## Supplied text
..............................
Accession Number:

ADA584739

Title:

Algorithms for Large-Scale Astronomical Problems

Descriptive Note:

Doctoral thesis

Corporate Author:

CARNEGIE-MELLON UNIV PITTSBURGH PA DEPT OF COMPUTER SCIENCE

Personal Author(s):

Report Date:

2013-08-01

Pagination or Media Count:

124.0

Abstract:

Modern astronomical datasets are getting larger and larger, which already include billions of celestial objects and take up terabytes of disk space. Meanwhile, many astronomical applications do not scale well to such large amount of data, which raises the following question How can we use modern computer science techniques to help astronomers better analyze large datasets To answer this question, we applied various computer science techniques to provide fast, scalable solutions to the following astronomical problems. We developed algorithms to better work with big data. We found out that for some astronomical problems, the information that users require each time only covers a small proportion of the input dataset. Thus we carefully organized data layout on disk to quickly answer user queries, and the developed technique uses only one desktop computer to handle datasets with billions of data entries. We made use of database techniques to store and retrieve data. We designed table schemas and query processing functions to maximize their performance on large datasets. Some database features like indexing and sorting further reduce the processing time of user queries. We processed large data using modern distributed computing frameworks. We considered widely-used frameworks in the astronomy world, like Message Passing Interface MPI, as well as emerging frameworks such as MapReduce. The developed implementations scale well to tens of billions of objects on hundreds of compute cores. During our research, we noticed that modern computer hardware is helpful to solve some sub-problems we encountered. One example is the use of Solid-State Drives SSDs, whose random access time is faster than regular hard disk drives. The use of Graphics Processing Units GPUs is another example, which, under right circumstances, is able to achieve a higher level of parallelism than ordinary CPU clusters.

Subject Categories:

  • Astronomy
  • Numerical Mathematics
  • Computer Systems

Distribution Statement:

APPROVED FOR PUBLIC RELEASE
..............................
## Provided data
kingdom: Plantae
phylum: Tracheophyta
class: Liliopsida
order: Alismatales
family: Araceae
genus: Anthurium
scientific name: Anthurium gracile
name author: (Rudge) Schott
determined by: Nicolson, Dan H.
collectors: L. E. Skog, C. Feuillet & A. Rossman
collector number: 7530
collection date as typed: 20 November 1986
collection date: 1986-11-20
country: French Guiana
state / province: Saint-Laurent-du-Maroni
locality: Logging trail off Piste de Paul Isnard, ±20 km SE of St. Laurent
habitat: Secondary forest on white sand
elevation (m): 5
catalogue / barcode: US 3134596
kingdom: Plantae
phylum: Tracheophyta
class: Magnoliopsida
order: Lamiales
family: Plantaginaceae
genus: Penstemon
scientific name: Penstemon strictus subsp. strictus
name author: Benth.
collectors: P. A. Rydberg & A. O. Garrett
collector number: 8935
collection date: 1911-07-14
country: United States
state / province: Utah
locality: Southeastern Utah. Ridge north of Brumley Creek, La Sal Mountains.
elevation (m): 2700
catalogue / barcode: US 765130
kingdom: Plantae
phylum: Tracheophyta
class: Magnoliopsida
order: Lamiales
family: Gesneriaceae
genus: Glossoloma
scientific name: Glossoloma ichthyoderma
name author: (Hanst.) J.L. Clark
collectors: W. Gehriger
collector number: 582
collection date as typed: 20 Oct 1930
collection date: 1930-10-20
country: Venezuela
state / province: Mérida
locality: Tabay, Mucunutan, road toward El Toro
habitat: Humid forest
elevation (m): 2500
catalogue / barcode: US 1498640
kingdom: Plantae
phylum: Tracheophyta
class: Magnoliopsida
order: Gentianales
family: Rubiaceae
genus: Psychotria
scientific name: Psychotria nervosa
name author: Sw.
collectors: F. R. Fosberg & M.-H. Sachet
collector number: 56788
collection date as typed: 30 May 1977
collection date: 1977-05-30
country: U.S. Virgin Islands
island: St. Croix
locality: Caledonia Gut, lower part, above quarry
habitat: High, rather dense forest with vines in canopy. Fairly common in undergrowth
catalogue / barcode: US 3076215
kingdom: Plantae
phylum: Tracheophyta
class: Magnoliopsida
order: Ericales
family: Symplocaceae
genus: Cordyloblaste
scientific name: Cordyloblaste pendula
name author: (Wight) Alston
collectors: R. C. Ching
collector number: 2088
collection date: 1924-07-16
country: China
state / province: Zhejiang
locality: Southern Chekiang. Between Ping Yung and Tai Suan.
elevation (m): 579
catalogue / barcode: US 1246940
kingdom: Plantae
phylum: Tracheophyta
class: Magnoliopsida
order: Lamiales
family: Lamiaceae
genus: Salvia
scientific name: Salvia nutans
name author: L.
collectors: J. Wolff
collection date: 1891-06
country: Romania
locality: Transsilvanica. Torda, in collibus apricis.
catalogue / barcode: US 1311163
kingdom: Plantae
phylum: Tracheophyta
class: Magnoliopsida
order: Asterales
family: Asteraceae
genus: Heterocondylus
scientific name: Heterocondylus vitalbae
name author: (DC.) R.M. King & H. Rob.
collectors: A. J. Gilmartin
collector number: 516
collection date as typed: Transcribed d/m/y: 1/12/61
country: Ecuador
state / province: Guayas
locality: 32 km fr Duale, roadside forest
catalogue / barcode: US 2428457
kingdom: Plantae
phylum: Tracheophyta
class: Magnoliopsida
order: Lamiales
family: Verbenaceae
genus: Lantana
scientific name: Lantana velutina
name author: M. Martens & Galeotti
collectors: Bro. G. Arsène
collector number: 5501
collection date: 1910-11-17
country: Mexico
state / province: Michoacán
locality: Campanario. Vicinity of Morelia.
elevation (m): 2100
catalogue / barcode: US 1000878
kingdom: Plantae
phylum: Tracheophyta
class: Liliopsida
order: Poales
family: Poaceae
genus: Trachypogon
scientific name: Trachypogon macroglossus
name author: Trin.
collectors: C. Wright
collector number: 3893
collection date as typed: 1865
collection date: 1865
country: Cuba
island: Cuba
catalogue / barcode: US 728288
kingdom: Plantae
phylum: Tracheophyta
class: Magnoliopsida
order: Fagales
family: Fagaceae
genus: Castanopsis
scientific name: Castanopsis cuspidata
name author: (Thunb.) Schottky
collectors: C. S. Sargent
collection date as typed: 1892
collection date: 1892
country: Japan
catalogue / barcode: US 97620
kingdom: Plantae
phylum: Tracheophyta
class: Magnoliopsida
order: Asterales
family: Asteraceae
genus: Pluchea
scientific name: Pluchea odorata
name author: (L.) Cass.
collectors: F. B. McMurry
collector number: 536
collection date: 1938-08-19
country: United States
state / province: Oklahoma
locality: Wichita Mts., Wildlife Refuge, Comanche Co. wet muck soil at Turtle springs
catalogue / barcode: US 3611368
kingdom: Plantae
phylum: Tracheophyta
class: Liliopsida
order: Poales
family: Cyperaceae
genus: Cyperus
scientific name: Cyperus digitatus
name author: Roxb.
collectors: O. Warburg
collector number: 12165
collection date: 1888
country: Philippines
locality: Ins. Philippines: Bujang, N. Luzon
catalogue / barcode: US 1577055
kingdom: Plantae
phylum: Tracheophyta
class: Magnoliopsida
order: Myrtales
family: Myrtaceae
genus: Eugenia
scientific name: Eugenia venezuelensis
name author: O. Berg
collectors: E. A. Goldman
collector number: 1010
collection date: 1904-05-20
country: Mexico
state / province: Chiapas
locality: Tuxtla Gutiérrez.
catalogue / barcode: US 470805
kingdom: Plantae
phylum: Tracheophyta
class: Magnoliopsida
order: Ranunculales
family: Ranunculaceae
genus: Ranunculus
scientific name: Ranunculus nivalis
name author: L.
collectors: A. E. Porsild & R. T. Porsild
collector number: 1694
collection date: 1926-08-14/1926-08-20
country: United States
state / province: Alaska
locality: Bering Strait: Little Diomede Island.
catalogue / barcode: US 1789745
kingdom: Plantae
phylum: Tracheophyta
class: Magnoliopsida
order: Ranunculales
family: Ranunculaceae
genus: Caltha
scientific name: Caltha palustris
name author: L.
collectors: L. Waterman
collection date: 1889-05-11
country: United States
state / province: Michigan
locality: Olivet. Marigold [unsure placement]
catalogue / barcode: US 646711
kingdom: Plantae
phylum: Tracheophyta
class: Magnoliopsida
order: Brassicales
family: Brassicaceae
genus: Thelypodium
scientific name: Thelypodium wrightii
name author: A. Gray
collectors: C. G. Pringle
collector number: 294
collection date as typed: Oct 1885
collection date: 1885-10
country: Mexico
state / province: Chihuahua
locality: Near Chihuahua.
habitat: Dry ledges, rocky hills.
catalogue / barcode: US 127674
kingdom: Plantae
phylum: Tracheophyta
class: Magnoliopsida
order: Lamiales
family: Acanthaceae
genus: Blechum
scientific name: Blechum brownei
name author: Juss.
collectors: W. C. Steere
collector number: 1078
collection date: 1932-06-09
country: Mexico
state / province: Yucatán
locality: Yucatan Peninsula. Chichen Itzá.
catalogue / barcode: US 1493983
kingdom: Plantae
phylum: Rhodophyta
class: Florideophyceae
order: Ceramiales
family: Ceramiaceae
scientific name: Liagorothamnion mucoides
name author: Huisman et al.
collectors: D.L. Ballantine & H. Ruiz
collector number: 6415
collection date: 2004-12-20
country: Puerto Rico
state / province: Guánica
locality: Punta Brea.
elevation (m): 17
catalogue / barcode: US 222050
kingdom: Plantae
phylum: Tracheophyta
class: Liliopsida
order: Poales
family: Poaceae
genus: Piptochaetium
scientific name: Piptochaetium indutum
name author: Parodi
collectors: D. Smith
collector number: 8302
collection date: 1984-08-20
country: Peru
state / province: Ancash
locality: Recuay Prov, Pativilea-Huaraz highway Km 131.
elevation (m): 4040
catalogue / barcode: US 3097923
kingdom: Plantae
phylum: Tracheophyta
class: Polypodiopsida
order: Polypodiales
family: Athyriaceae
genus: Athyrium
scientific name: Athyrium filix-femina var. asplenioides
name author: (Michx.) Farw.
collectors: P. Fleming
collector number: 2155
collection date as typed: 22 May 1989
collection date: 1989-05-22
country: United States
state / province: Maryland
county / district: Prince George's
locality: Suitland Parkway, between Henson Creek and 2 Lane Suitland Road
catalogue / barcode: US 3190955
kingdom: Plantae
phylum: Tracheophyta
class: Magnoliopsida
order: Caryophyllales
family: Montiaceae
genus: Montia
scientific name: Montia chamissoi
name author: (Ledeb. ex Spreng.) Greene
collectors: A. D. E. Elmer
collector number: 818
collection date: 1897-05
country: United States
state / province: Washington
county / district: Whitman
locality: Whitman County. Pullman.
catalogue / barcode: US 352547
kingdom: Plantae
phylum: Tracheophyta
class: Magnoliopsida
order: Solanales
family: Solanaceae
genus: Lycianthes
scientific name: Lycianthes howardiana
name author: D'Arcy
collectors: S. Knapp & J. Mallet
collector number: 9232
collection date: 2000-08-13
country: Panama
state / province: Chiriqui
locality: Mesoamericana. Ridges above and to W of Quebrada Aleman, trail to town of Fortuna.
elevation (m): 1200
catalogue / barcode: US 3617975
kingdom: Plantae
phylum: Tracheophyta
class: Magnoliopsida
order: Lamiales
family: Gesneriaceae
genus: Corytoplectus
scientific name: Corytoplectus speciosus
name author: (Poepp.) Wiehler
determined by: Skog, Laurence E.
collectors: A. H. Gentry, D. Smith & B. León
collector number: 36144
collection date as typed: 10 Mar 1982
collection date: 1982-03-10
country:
..............................
## Tasks
(a) Answer the following questions using the thesis record:
(i) What report date does it give?
(ii) Which distributed computing framework does the abstract describe as emerging?
(iii) What pagination or media count is listed?
(b) In the records, reproduce the lines from the one containing "country: Ecuador" up to and including the one containing "state / province: Michoacán".
The thesis record and the records were drawn from separate sources.

## Replies
(a)
(i) 2013-08-01
(ii) MapReduce
(iii) 124.0

(b)
country: Ecuador
state / province: Guayas
locality: 32 km fr Duale, roadside forest
catalogue / barcode: US 2428457
kingdom: Plantae
phylum: Tracheophyta
class: Magnoliopsida
order: Lamiales
family: Verbenaceae
genus: Lantana
scientific name: Lantana velutina
name author: M. Martens & Galeotti
collectors: Bro. G. Arsène
collector number: 5501
collection date: 1910-11-17
country: Mexico
state / province: Michoacán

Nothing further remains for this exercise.